Mais au moment où les familles humaines s’essayèrent à créer un culte, il fut primitif et grossier comme elles, et d’indignes objets surprirent l’hommage de ces simples. Ceux qui cherchèrent Dieu ne connaissaient pas même la terre. Ils affrontaient la nature encore nouvelle sans avoir appris à en dompter les forces, sans avoir eu le temps d’apprendre ses lois. Or, l’ignorance est la grande école d’idolâtrie, parce que pour l’ignorance tout est prodige. La première tentation de l’ignorance devait être de prendre pour Dieu les forces de la nature. L’homme, sentant son impuissance à les dominer, trembla devant elles, et son désir qu’elles lui fussent propices se changea bientôt en prière. Il ne sait pas distinguer, derrière les phénomènes terribles ou bienfaisans qu’il contemple, l’être invisible qui les gouverne, et, au lieu d’adorer Dieu dans ses œuvres, il rend à ces œuvres le culte dû à Dieu. La crainte est le fondement de ce culte.

Quand il crut ainsi s’être protégé contre la nature, l’homme voulut s’armer contre les autres hommes. Après la religion de la peur, vint la religion de l’égoïsme. Menacé par les mêmes passions qui, en lui, s’élevaient contre le repos et les droits de ses semblables, il avait, dans cette lutte qui est la forme la plus constante de ses rapports avec ses semblables, besoin de protecteurs. Son imagination, à force de les chercher, les créa. Comme les enfans savent trouver dans les objets les plus informes une représentation parfaite de tout ce qu’ils ont en tête, l’enfant qu’est l’homme des sociétés rudimentaires, attacha aux fétiches créés par sa fantaisie superstitieuse toutes les puissances dont il avait besoin pour son commerce, ses héritages, ses amours et ses haines, se fit des dieux domestiques, des complices de ses fautes et, au besoin, de ses crimes.

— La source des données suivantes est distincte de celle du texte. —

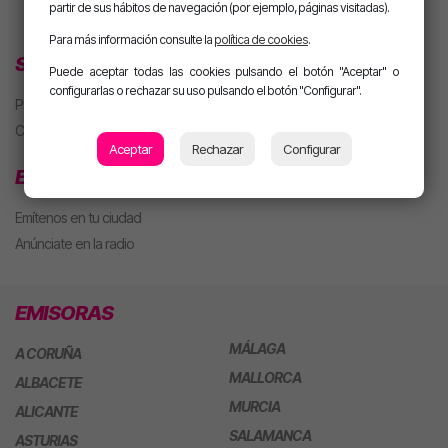
partir de sus hábitos de navegación (por ejemplo, páginas visitadas).
Para más información consulte la
política de cookies
.
SECCIONES
Puede aceptar todas las cookies pulsando el botón "Aceptar" o
configurarlas o rechazar su uso pulsando el botón "Configurar".
Playlist
Concursos
Aceptar
Rechazar
Configurar
EMPRESAS
Emítenos en tu ciudad
Anúnciate en la radio
EMISORAS
MÁLAGA
A CORUÑA
MALLORCA
ALBACETE
MURCIA
ALICANTE
SALAMANCA
ASTURIAS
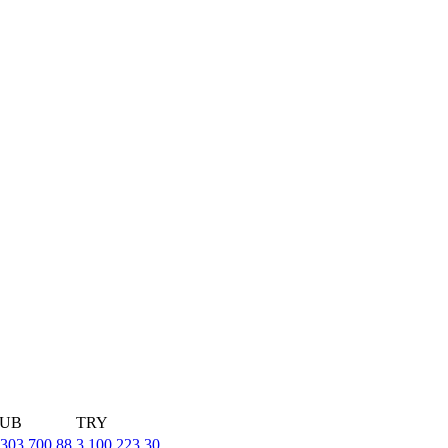
UB
TRY
,303,700.88
3,100,223.30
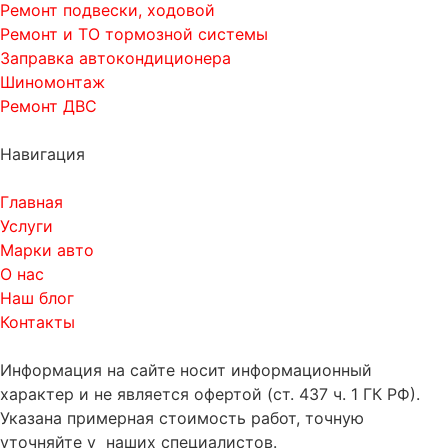
Ремонт подвески, ходовой
Ремонт и ТО тормозной системы
Заправка автокондиционера
Шиномонтаж
Ремонт ДВС
Навигация
Главная
Услуги
Марки авто
О нас
Наш блог
Контакты
Информация на сайте носит информационный
характер и не является офертой (ст. 437 ч. 1 ГК РФ).
Указана примерная стоимость работ, точную
уточняйте у наших специалистов.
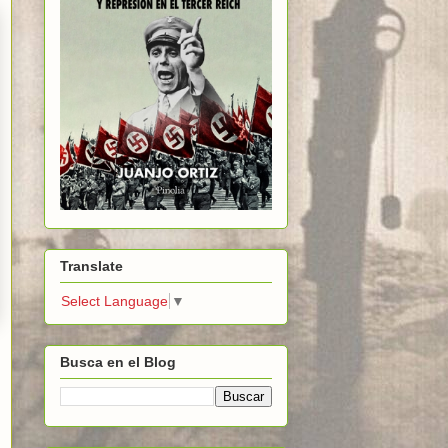
Translate
Select Language
▼
Busca en el Blog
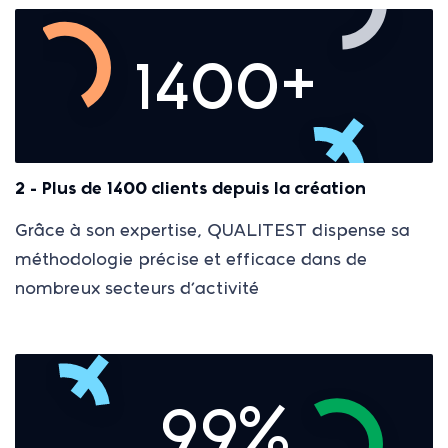
1400+
2 - Plus de 1400 clients depuis la création
Grâce à son expertise, QUALITEST dispense sa
méthodologie précise et efficace dans de
nombreux secteurs d’activité
99%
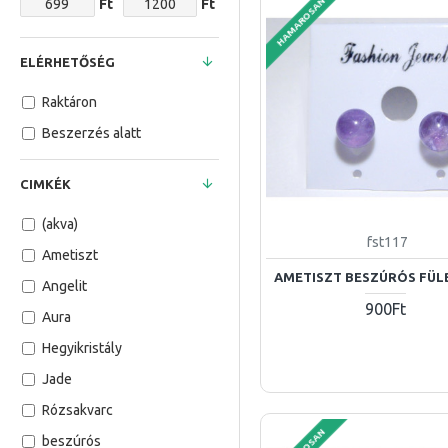
HAMAROSAN
Ft
Ft
ELÉRHETŐSÉG
Raktáron
Beszerzés alatt
CIMKÉK
(akva)
fst117
Ametiszt
AMETISZT BESZÚRÓS FÜL
Angelit
900Ft
Aura
Hegyikristály
Jade
Rózsakvarc
beszúrós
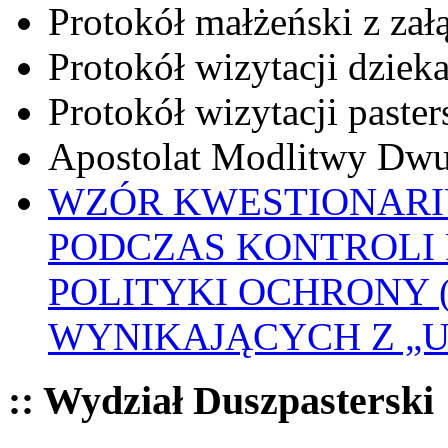
Protokół małżeński z zał
Protokół wizytacji dziek
Protokół wizytacji paster
Apostolat Modlitwy Dwu
WZÓR KWESTIONARI
PODCZAS KONTROLI 
POLITYKI OCHRONY
WYNIKAJĄCYCH Z „
:: Wydział Duszpasterski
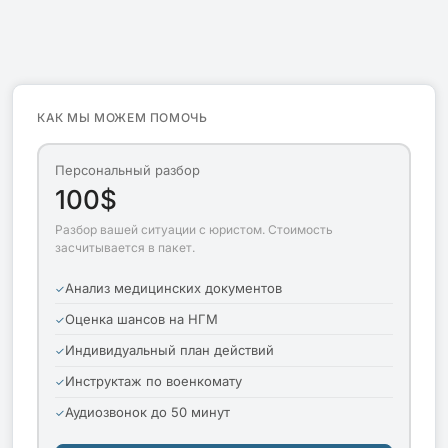
КАК МЫ МОЖЕМ ПОМОЧЬ
Персональный разбор
100$
Разбор вашей ситуации с юристом. Стоимость
засчитывается в пакет.
Анализ медицинских документов
Оценка шансов на НГМ
Индивидуальный план действий
Инструктаж по военкомату
Аудиозвонок до 50 минут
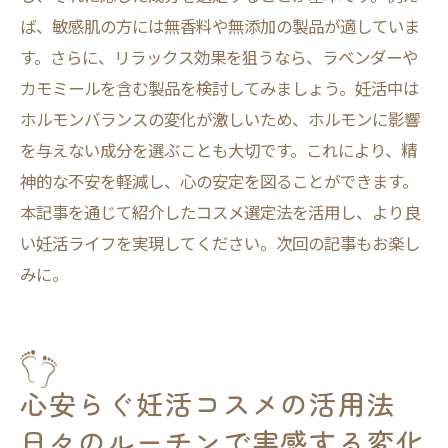
ば、敏感肌の方には無香料や無添加の製品が適していま
す。さらに、リラックス効果を狙うなら、ラベンダーや
カモミールを含む製品を検討してみましょう。妊活中は
ホルモンバランスの変化が激しいため、ホルモンに影響
を与えない成分を選ぶことも大切です。これにより、精
神的な不安を軽減し、心の安定を図ることができます。
本記事を通じて紹介したコスメ選定法を活用し、より良
い妊活ライフを実現してください。次回の記事もお楽し
みに。
心安らぐ妊活コスメの活用法
日々のルーチンで実感する変化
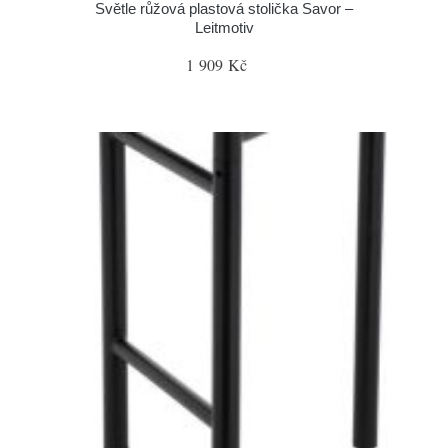
Světle růžová plastová stolička Savor –
Leitmotiv
1 909 Kč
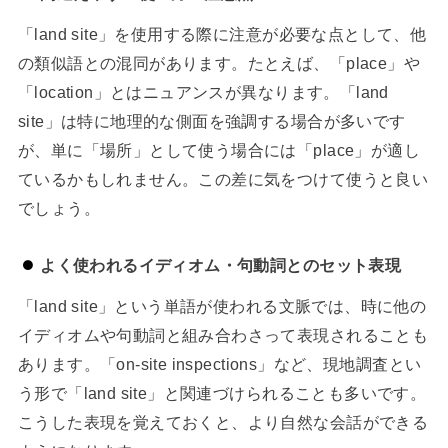
「land site」を使用する際に注意が必要な点として、他
の類似語との混同があります。たとえば、「place」や
「location」とはニュアンスが異なります。「land
site」は特に地理的な側面を強調する場合が多いです
が、単に「場所」として使う場合には「place」が適し
ているかもしれません。この差に気をつけて使うと良い
でしょう。
よく使われるイディオム・句動詞とのセット表現
「land site」という単語が使われる文脈では、時に他の
イディオムや句動詞と組み合わさって表現されることも
あります。「on-site inspections」など、現地調査とい
う形で「land site」と関連づけられることも多いです。
こうした表現を覚えておくと、より自然な会話ができる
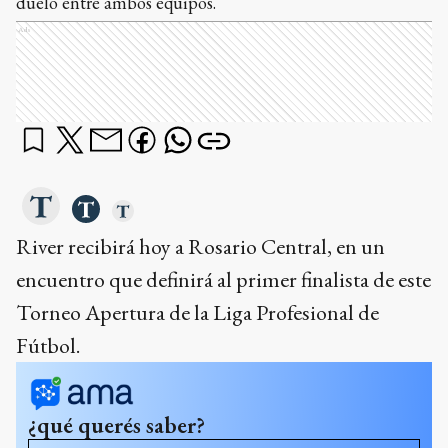
duelo entre ambos equipos.
Ads
River recibirá hoy a Rosario Central, en un
encuentro que definirá al primer finalista de este
Torneo Apertura de la Liga Profesional de
Fútbol.
¿qué querés saber?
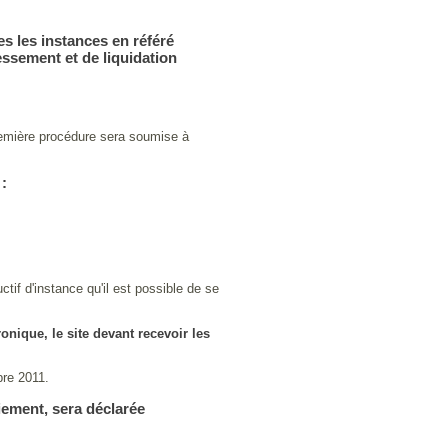
es les instances en référé
ssement et de liquidation
remière procédure sera soumise à
 :
tif d'instance qu'il est possible de se
ronique, le site devant recevoir les
bre 2011.
iement, sera déclarée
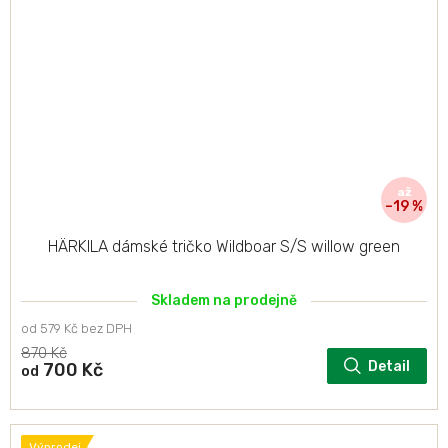
až
–19 %
HÄRKILA dámské tričko Wildboar S/S willow green
Skladem na prodejně
od 579 Kč bez DPH
870 Kč
Detail
700 Kč
od
Výprodej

Enfin, comme l’homme est contradiction, en même temps qu’il travaillait à dominer, à tromper, à supprimer ses semblables, il se sentit solidaire d’eux. Les fléaux communs, les guerres étrangères, parfois l’élan d’une piété désintéressée développèrent en lui le besoin de supplications auxquelles pût s’unir un peuple entier. De là un culte public on faveur de dieux, eux aussi imaginaires, mais symboles de sentimens, d’intérêts, d’espoirs collectifs. Ces cultes sont comme un miroir où les races se reconnaissent, une synthèse où leurs passions générales trouvent leur expression religieuse. Ils varient donc selon la place qu’occupent ces peuples dans le temps et sur le sol, selon leurs dangers, leurs besoins, leur caractère. La forme dernière et la plus parfaite de l’idolâtrie fut le culte de l’orgueil national.

L’idolâtrie, sous toutes ces formes, devint l’obstacle à la civilisation du genre humain.

Le commencement de cette civilisation est le dressage de la nature par l’homme, la lutte entre l’intelligence qu’il possède et les énergies qu’elle lui oppose, et la métamorphose des forces hostiles ou perdues en forces dociles et fécondes. Or, pour que l’homme devienne un maître sur son domaine, il faut avant tout qu’il ne doute pas de son droit à diriger les puissances aveugles des élémens, à capter les richesses de la terre, à détruire les animaux nuisibles et à traiter les utiles en serviteurs. Alors il lui reste à lutter contre les révoltes de ces forces, mais, comme il ne se méprend pas sur leur destination à être soumises, il accroît par ses tentatives de les dominer son expérience et étend peu à peu sa souveraineté sur sa demeure. Mais si dans ces élémens, dans ces animaux, dans ces plantes, il adore des dieux, il ne se sent plus le droit de les discipliner à son gré, c’est lui qui doit tout supporter d’eux comme l’esclave du maître : toute tentation de s’en défendre lui devient une impiété ; tout effort pour les détruire un déicide. Sa foi le tient enchaîné aux maux dont il se délivrerait s’il ne se trompait pas sur leur origine, elle perpétue la sauvagerie de la terre et l’impuissance de l’homme. Libres de superstitions, les Egyptiens d’autrefois et les sauvages d’Afrique et d’Amérique auraient fait la chasse aux crocodiles qui pullulent dans leurs fleuves, les Indiens auraient détruit les serpens venimeux qui habitent leurs plaines. Mais transformés en dieux, les sauriens et les reptiles infestent la terre et les eaux, et depuis des siècles, cette idolâtrie condamne chaque année à périr des milliers d’êtres humains. Plus l’homme se crée de dieux dans la nature, plus s’accroît le nombre des choses sur lesquelles il abdique son empire.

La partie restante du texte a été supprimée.